No entanto, para aqueles que detestam puzzles, a Plot Twist dá uma opção em que podem, em qualquer altura, avançar para a solução correcta do puzzle. Para isso, basta que tenham à vossa disposição os items ou utensílios necessários para a concretização automática do puzzle. É uma opção para tentar agradar a toda a gente, mas devo dizer que se tiverem essa opção ligada, o jogo não terá nem um 1/4 do interesse e do desafio, passando a ser apenas e só, um metroidvania lindíssimo, mas em que o tédio de andar de um lado para o outro rapidamente se instala. A razão é simples, é que sem essa recompensa, o jogo perde o entusiasmo.
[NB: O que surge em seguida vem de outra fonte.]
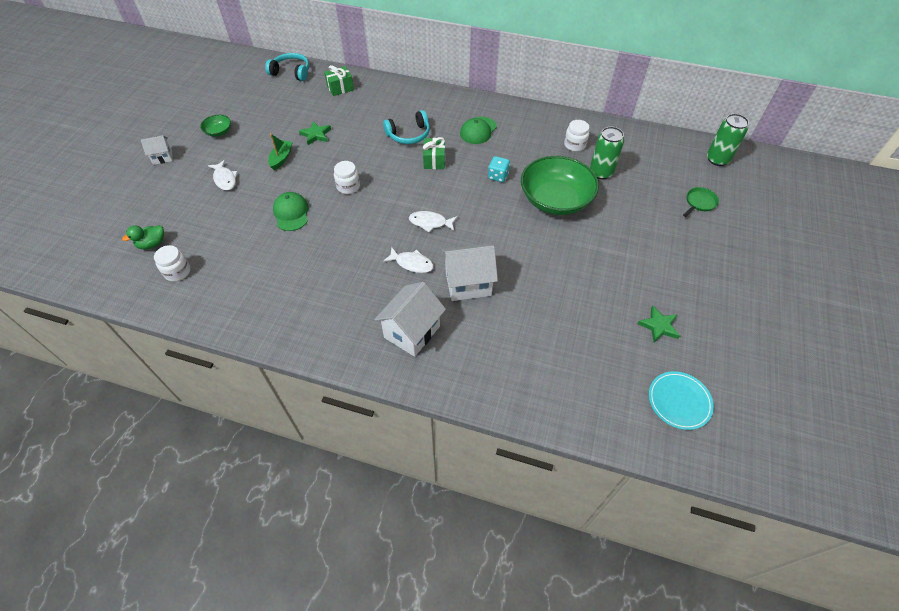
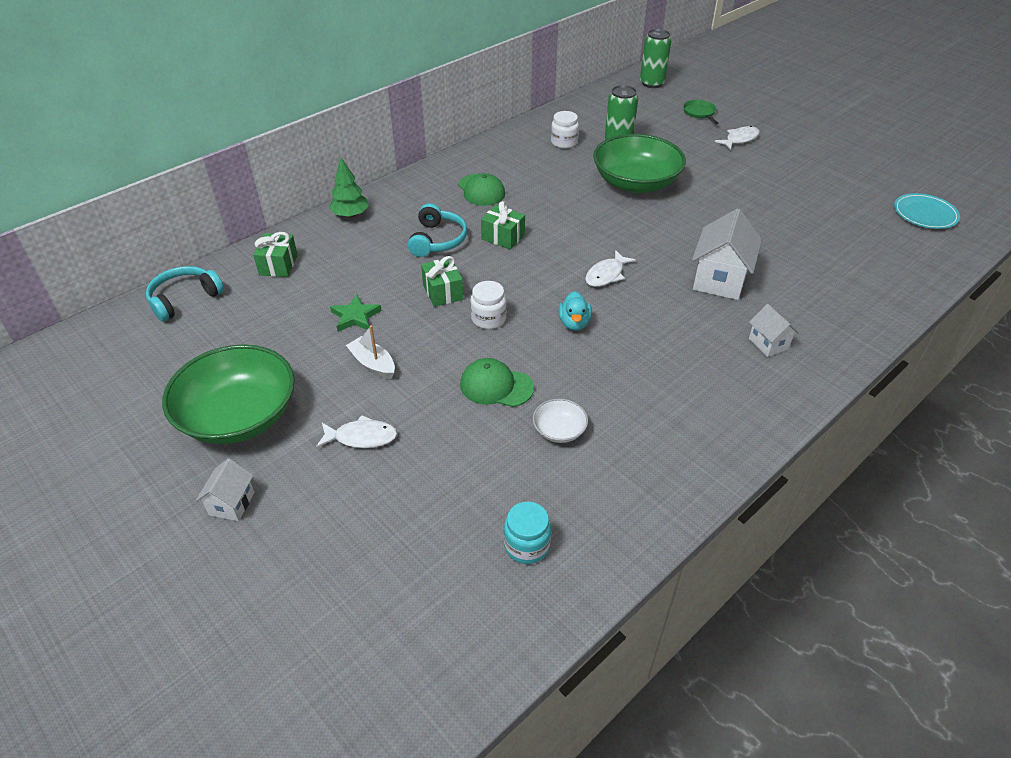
camera: 60 degrees left, 10 degrees down
green duck [122,225,164,249] -> none
white jar [154,245,190,282] -> turquoise jar [504,502,551,564]
green bowl [200,115,231,137] -> green bowl [162,344,295,444], size x2.30
green boat [268,133,293,170] -> white boat [346,325,395,379]
white house [374,282,446,357] -> white house [749,304,799,357], size x0.54
white fish [383,247,434,273] -> white fish moved to [715,126,760,150]
turquoise dice [488,156,510,182] -> none
green star [637,306,680,342] -> none
none -> green tree [329,158,369,218]
none -> green gift [421,256,463,307]
none -> white bowl [533,399,588,443]
none -> turquoise duck [558,291,592,331]

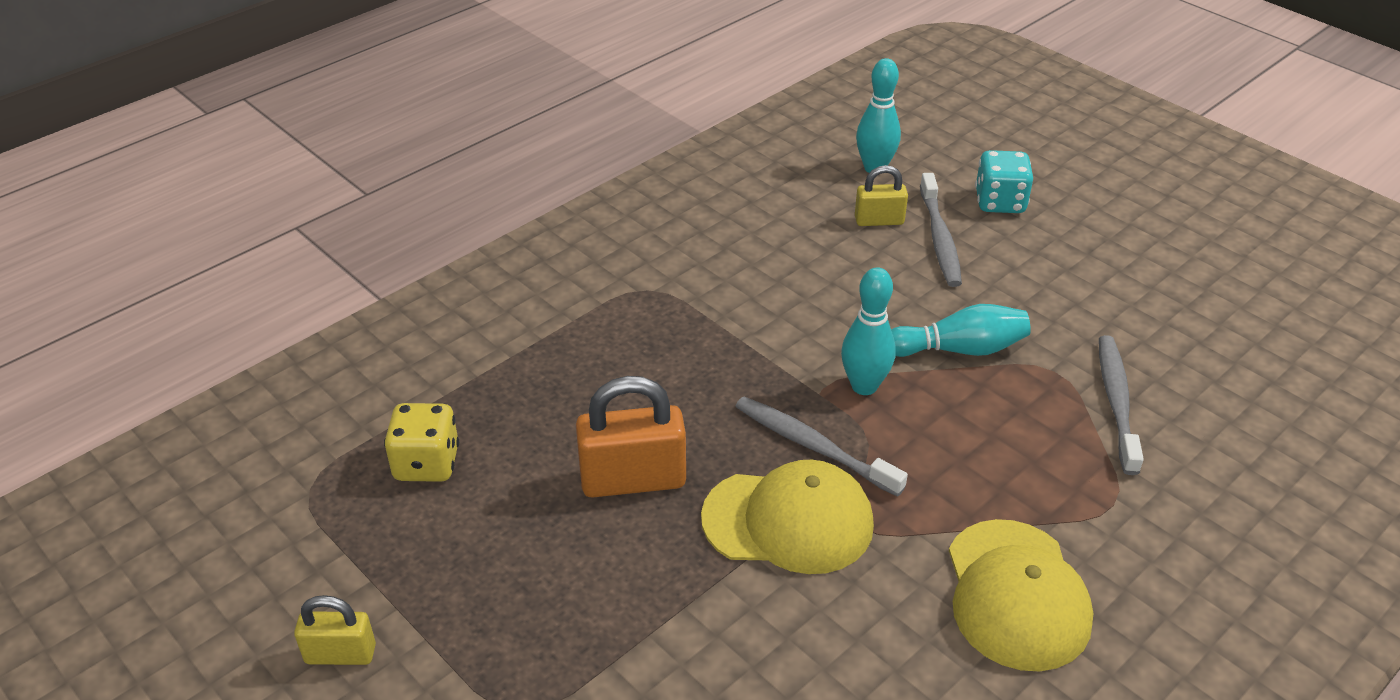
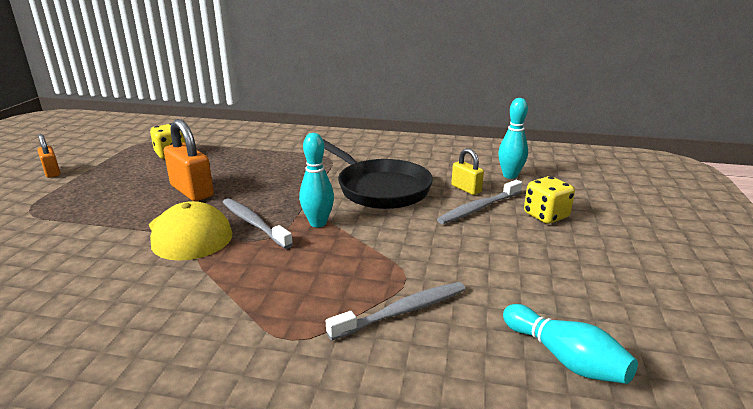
camera: 55 degrees right, 15 degrees down
yellow padlock [294,595,376,665] -> orange padlock [38,134,60,178]
grey toothbrush [735,397,908,497] -> grey toothbrush turned 45 degrees counterclockwise [223,198,293,249]
turquoise bowling pin [891,304,1031,357] -> turquoise bowling pin moved to [503,304,638,384]
yellow cap [949,519,1093,671] -> none
turquoise dice [975,150,1033,213] -> yellow dice [524,176,575,224]
none -> black pan [323,139,433,209]

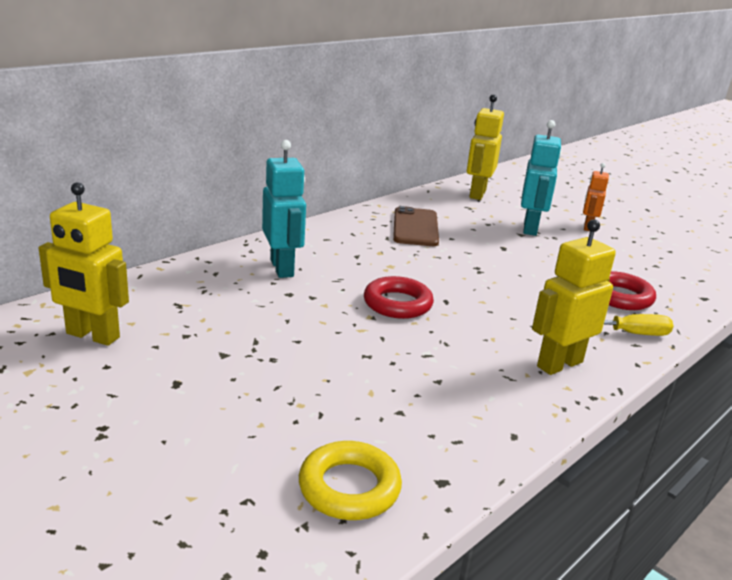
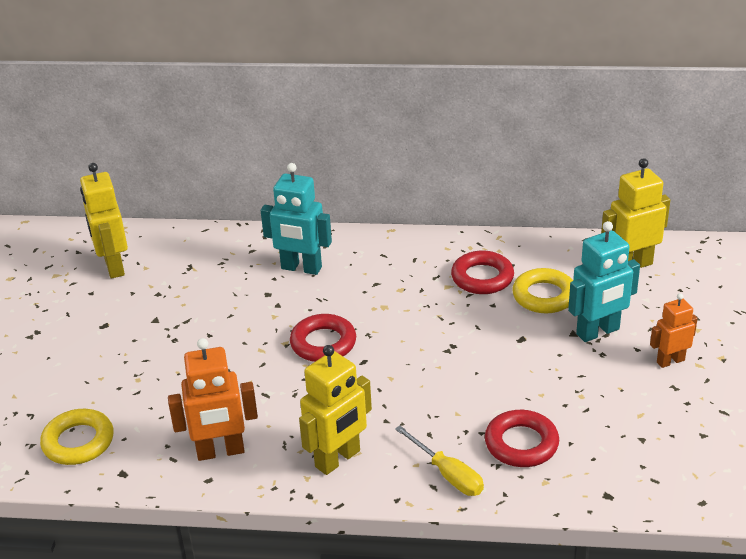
camera: 55 degrees right, 10 degrees up
turquoise robot [262,140,306,278] -> turquoise robot turned 75 degrees clockwise [261,163,332,275]
brown phone [393,206,439,246] -> red ring [451,251,514,294]
yellow robot [532,219,616,375] -> yellow robot turned 120 degrees clockwise [299,345,372,475]
none -> orange robot [168,338,258,461]
none -> yellow ring [512,268,573,313]

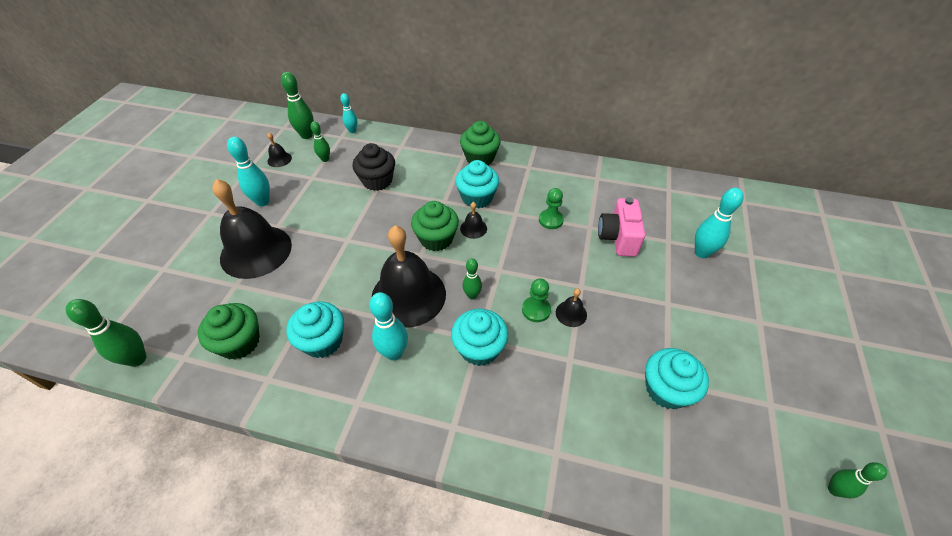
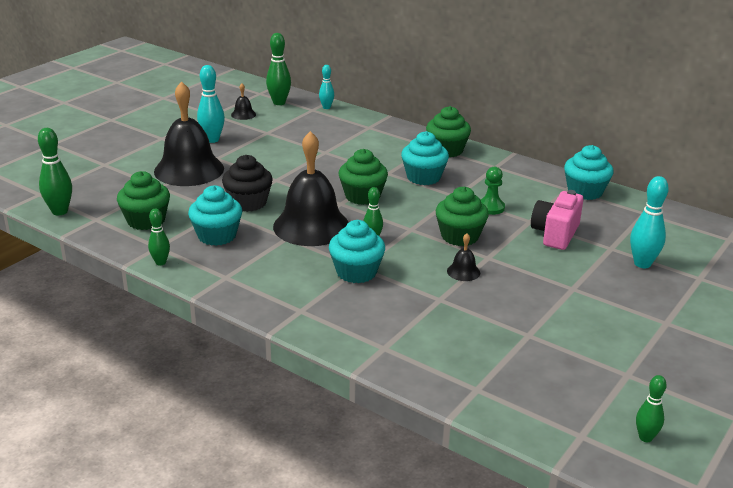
camera: 20 degrees right, 20 degrees down
green bowling pin [311,121,330,162] -> green bowling pin moved to [148,209,170,266]
black cupcake [352,143,395,191] -> black cupcake moved to [222,155,273,212]
turquoise bowling pin [369,292,408,361] -> none
black bell [460,202,487,239] -> none
green pawn [522,278,551,322] -> none
turquoise cupcake [645,348,709,409] -> turquoise cupcake moved to [564,145,614,200]
none -> green cupcake [436,187,489,246]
Falemos então da jogabilidade, na componente de combate. Há vários inimigos, que vão crescendo de dificuldade com o desenrolar do jogo, necessitando que, por vezes, já tenhamos realizado uma boa dose de upgrades. Na sua essência o combate é simples, Benedict conta com um ataque simples com sua faca, a possibilidade de dar um tiro “espiritual” sempre que tiver carregado, utilizar itens, dar uma espécie de esquiva e utilizar o poder do demónio que vive nele.
Os ataques com a faca, podem ser feitos em combo ou com uma maior intensidade pressionarmos durante algum tempo no botão de acção e, conforme vamos atingindo o adversário, vamos recolhendo poder espiritual na nossa arma para poder disferir um disparo assim que estiver carregada. Basicamente esta será a lógica mais usual no combate, tendo depois variantes com o uso do poder do demónio. Com ele podemos criar uma espécie de barreira para nos defendermos, podemos usar os seus tentáculos para agarrarmos os inimigos, até bater com eles no chão, ou puxando-os para desferirmos um ataque com a faca. Mais adiante terão ainda uma espécie de adaga que congela os inimigos. Ainda em termos de combate, dizer ainda que se podem esquivar, mas podem também usar outros elementos, recarregáveis apenas nos checkpoints, que nos confere uma espécie de escudo por determinado tempo ou uma bomba de fumo que nos permite fugir ou atacar o inimigo sem levar dano.
Porém, é aqui que vão surgir alguns contratempos no jogo. O combate algumas vezes parece sem peso e com hits confusos, os damage points parecem às vezes aleatórios, piorando um pouco com o agarrar do demónio que às vezes faz desaparecer os inimigos ou nos levam a aparecer uma plataforma acima. São bugs que podem ser corrigidos, mas que por vezes se tornam chatos.
Por fim, destacar que há combates mais épicos no jogo e são, obviamente, contra os Bosses. Ao início vamos encontrar o primeiro que, como habitual, tem a sua própria mecânica e a nossa destreza vai ser colocada à prova, mas depois os seguintes, infelizmente, não seguem os mesmos parâmetros. Basicamente teremos que fugir deles, num evento cronometrado em que temos que nos desviar de obstáculos, destruí-os ou saltar no tempo certo para as plataformas. Apesar de ser engraçado e desafiante, senti que só no final, no Boss antagonista do jogo, numa luta dividida por fases é que voltamos a ter o mesmo sistema e é uma pena. Pena, porque o jogo merecia mais Bosses e porque as ideias estavam boas e podiam ter sido mais exploradas.
The Last Case of Benedict Fox foi para mim uma agradável surpresa. Sei que não será unânime, mas o desafio que me propôs foi muito elevado e isso aliciou-me muito. O grafismo feito à mão com reminiscências do noir da década de 20, com a inspiração lovecraftiana de Call of Cthulhu e um level design que mudará para sempre, na minha modesta opinião, os jogos de plataformas e os metroidvanias em particular. É um jogo muito peculiar, muito particular e muita gente vai gostar e muita vai odiar, mas ninguém ficará indiferente.